>>>>>
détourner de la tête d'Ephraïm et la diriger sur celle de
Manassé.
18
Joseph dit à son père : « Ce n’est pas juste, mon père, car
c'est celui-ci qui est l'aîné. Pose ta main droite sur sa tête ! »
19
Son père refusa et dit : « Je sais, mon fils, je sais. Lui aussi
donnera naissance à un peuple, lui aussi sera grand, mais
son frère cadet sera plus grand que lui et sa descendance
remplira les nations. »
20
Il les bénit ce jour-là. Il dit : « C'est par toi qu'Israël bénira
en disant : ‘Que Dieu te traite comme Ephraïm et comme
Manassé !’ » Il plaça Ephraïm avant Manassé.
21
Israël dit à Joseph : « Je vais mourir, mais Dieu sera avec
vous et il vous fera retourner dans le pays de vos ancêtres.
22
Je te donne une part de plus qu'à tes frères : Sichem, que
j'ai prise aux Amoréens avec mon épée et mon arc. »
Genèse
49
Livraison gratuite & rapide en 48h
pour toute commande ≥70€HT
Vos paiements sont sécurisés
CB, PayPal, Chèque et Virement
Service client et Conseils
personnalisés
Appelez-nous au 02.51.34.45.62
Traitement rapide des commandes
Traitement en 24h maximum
<<<<<
>>>>>
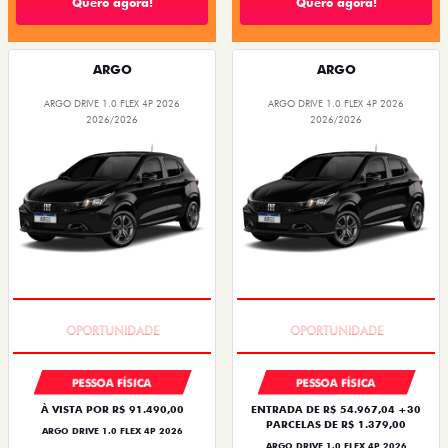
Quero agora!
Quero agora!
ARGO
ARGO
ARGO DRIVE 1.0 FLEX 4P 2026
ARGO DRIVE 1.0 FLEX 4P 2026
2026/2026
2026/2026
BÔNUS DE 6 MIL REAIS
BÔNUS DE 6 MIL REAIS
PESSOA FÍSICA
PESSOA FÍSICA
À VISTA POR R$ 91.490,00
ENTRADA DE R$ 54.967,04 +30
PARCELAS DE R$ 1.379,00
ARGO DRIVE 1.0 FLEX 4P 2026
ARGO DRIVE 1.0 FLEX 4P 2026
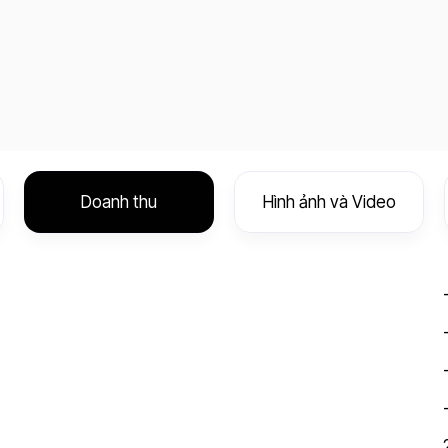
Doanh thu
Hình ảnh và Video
<<<<<
Reproduce the lines from the line containing "détourner de la" up to and including the line containing "personnalisés", replacing "Ephraïm" with "Éphraïm" and leaving everything else unchanged.

> Solution below:
détourner de la tête d'Éphraïm et la diriger sur celle de
Manassé.
18
Joseph dit à son père : « Ce n’est pas juste, mon père, car
c'est celui-ci qui est l'aîné. Pose ta main droite sur sa tête ! »
19
Son père refusa et dit : « Je sais, mon fils, je sais. Lui aussi
donnera naissance à un peuple, lui aussi sera grand, mais
son frère cadet sera plus grand que lui et sa descendance
remplira les nations. »
20
Il les bénit ce jour-là. Il dit : « C'est par toi qu'Israël bénira
en disant : ‘Que Dieu te traite comme Éphraïm et comme
Manassé !’ » Il plaça Éphraïm avant Manassé.
21
Israël dit à Joseph : « Je vais mourir, mais Dieu sera avec
vous et il vous fera retourner dans le pays de vos ancêtres.
22
Je te donne une part de plus qu'à tes frères : Sichem, que
j'ai prise aux Amoréens avec mon épée et mon arc. »
Genèse
49
Livraison gratuite & rapide en 48h
pour toute commande ≥70€HT
Vos paiements sont sécurisés
CB, PayPal, Chèque et Virement
Service client et Conseils
personnalisés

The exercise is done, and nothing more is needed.